From this point on, I allowed my body to take over and simply did what it told me to do. I found myself getting on all fours, arching my back, moaning deeply, and pushing through each surge. The relief and satisfaction when I did this was intense! Though each surge was intense, I no longer felt fear, just a sense of relief and empowerment as I breathed my baby down.

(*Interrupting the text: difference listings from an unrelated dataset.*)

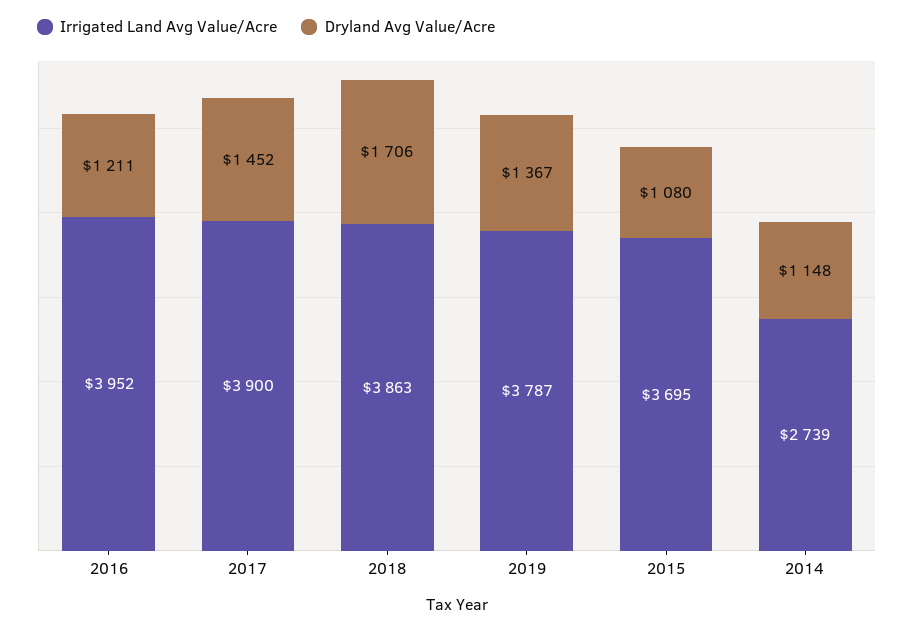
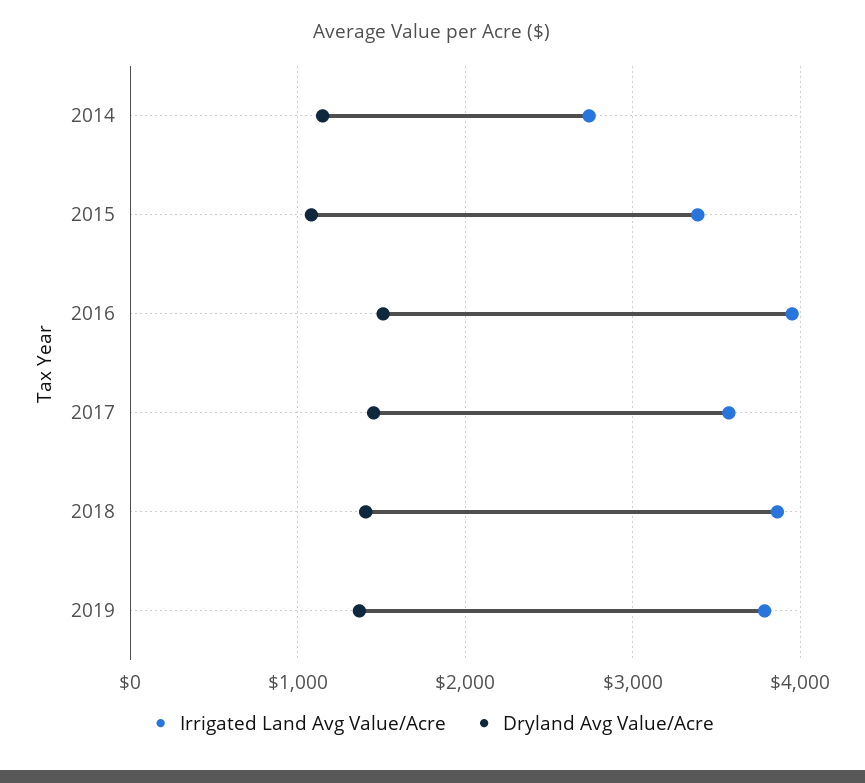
Dryland Avg Value/Acre, 2016: 1211 -> 1500
Irrigated Land Avg Value/Acre, 2017: 3900 -> 3600
Dryland Avg Value/Acre, 2018: 1706 -> 1400
Irrigated Land Avg Value/Acre, 2015: 3695 -> 3400

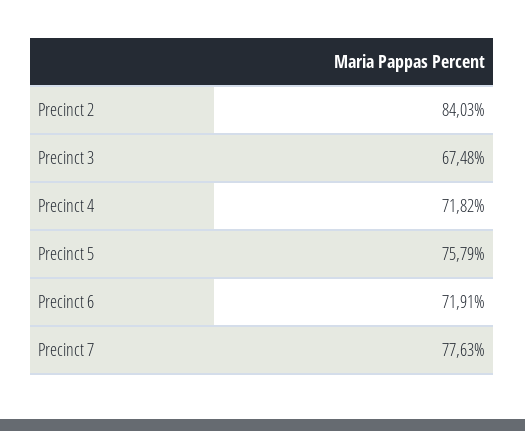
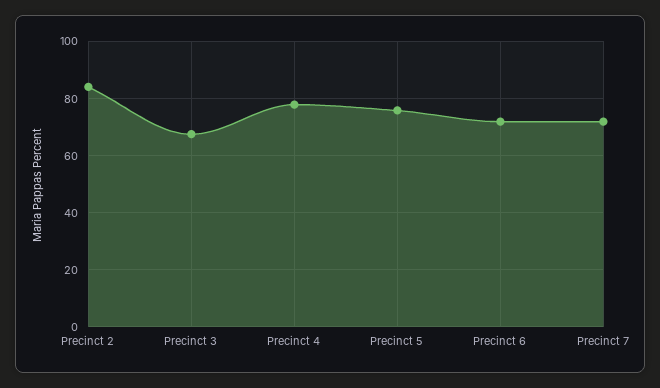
Precinct 4: 71.82 -> 77.5
Precinct 7: 77.63 -> 72.5

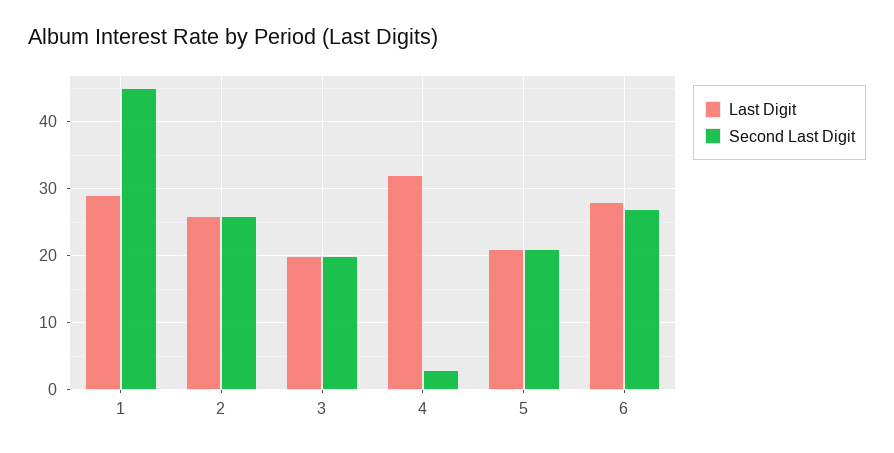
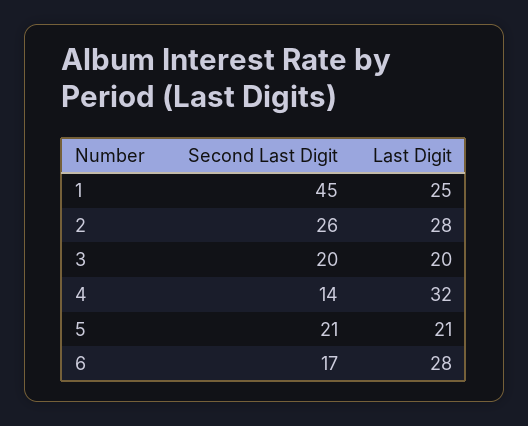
Last Digit, 1: 29 -> 25
Last Digit, 2: 26 -> 28
Second Last Digit, 4: 3 -> 14
Second Last Digit, 6: 27 -> 17

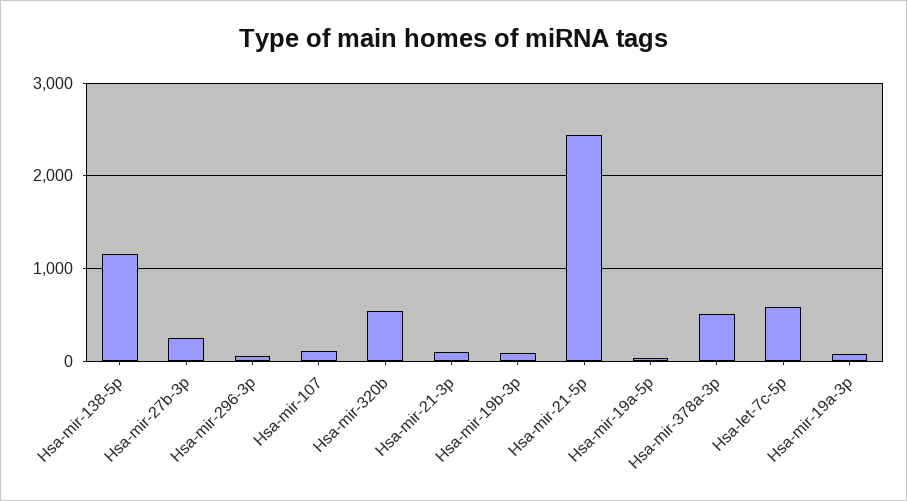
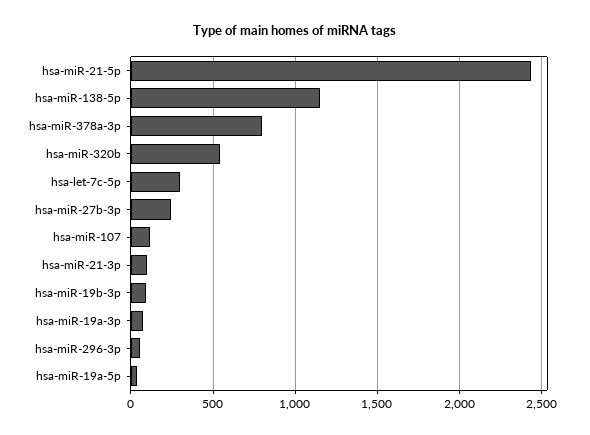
Hsa-mir-378a-3p: 500 -> 800
Hsa-let-7c-5p: 600 -> 300

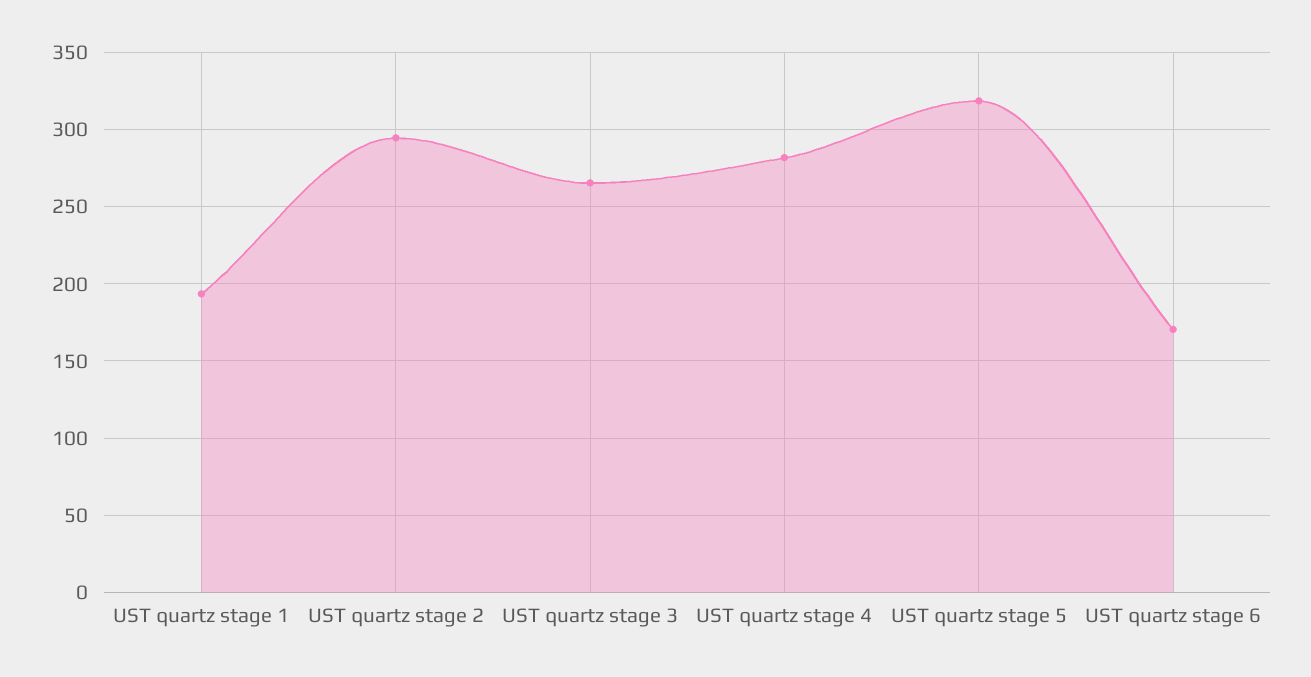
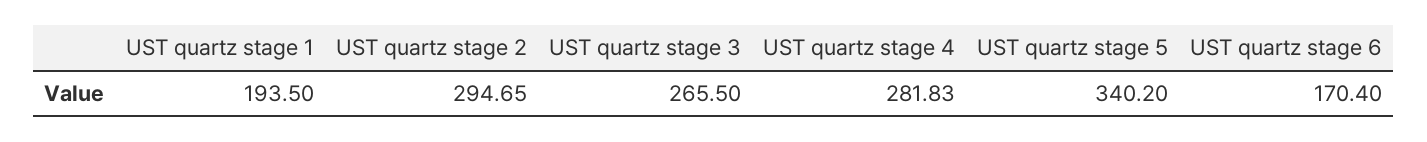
UST quartz stage 5: 320 -> 340.2

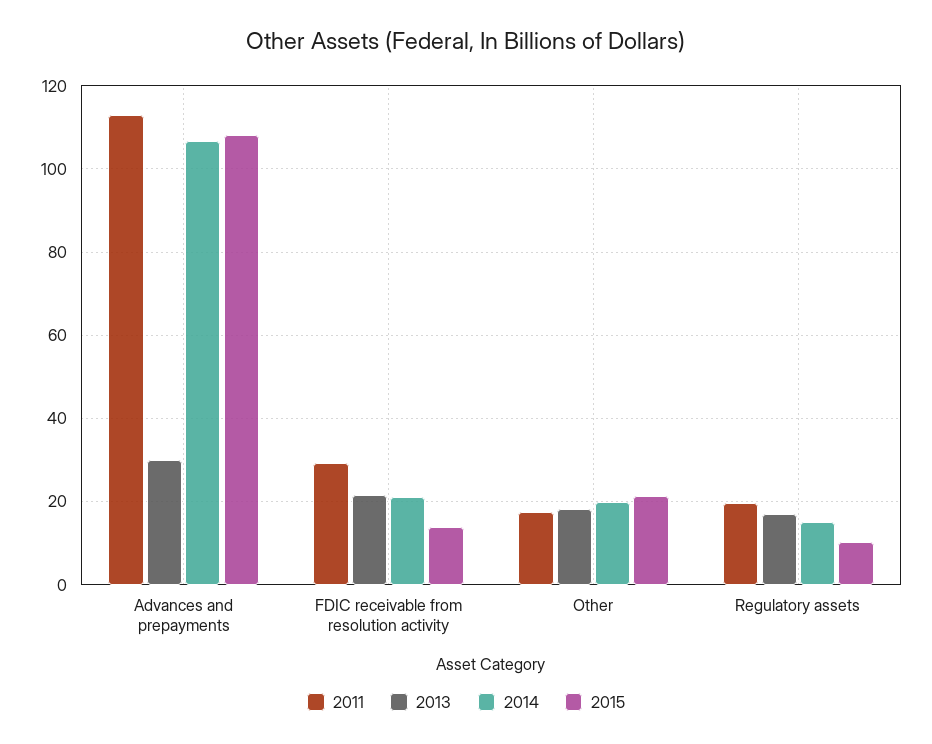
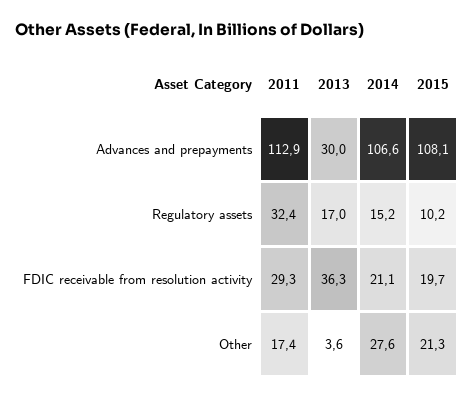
2013, FDIC receivable from resolution activity: 22 -> 36.3
2015, FDIC receivable from resolution activity: 14 -> 19.7
2013, Other: 18 -> 3.6
2014, Other: 20 -> 27.6
2011, Regulatory assets: 20 -> 32.4

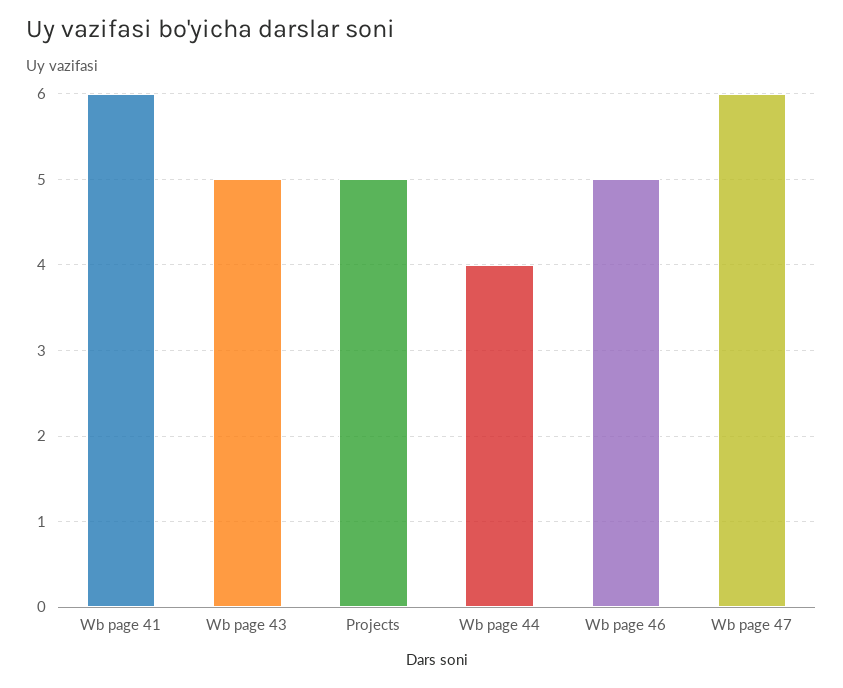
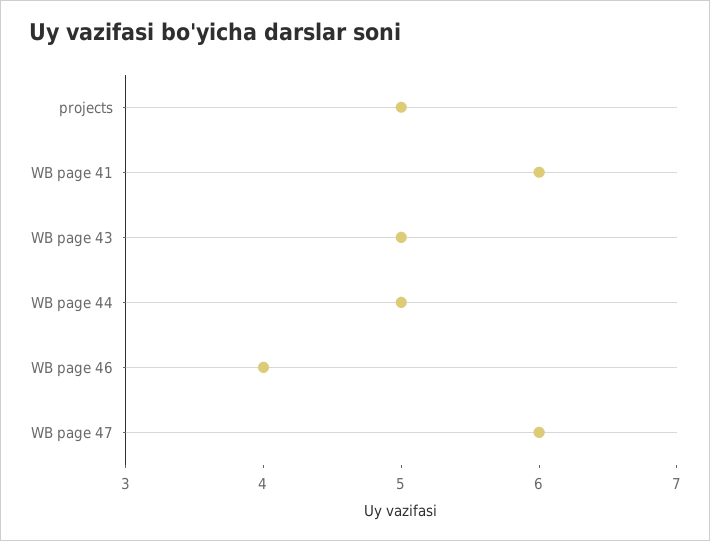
Wb page 44: 4 -> 5
Wb page 46: 5 -> 4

The ride to the hospital was about 15 minutes. My husband was wonderfully calm as I laid in the back seat responding to my surges. We arrived to the hospital at 9:04 am, just shy of two hours since my water broke. The nurse who checked me called for a doctor; I was 10 cm and crowning. When the doctor arrived she instructed me to push (I didn’t need her to tell me! ). I asked if I could wait until I felt the need to push and if I could get into a more natural position than laying on my back. She said ok to both. After positioning myself on my side and waiting for another surge, I continued to breathe the baby down. And, at 9:12 am, only 8 minutes after arriving at the hospital and 2 hours of labor, Atticus Cai Willey was born.

The nurse laid him on my chest with the umblical cord still attached and we watched in awe as he found his way to my breast and nursed for the first time. It was truly a beautiful sight to behold!



My husband and I walk away from our first birth story describing it as incredibly intense, surprisingly intuitive, and deeply satisfying. We believe that our birth story was immeasurably helped by the calm and natural perspective that we learned from Tricia at our hypnobirthing classes. Thank you, Tricia, for showing us that birth can be and IS intuitive, natural, and, most of all, enjoyable!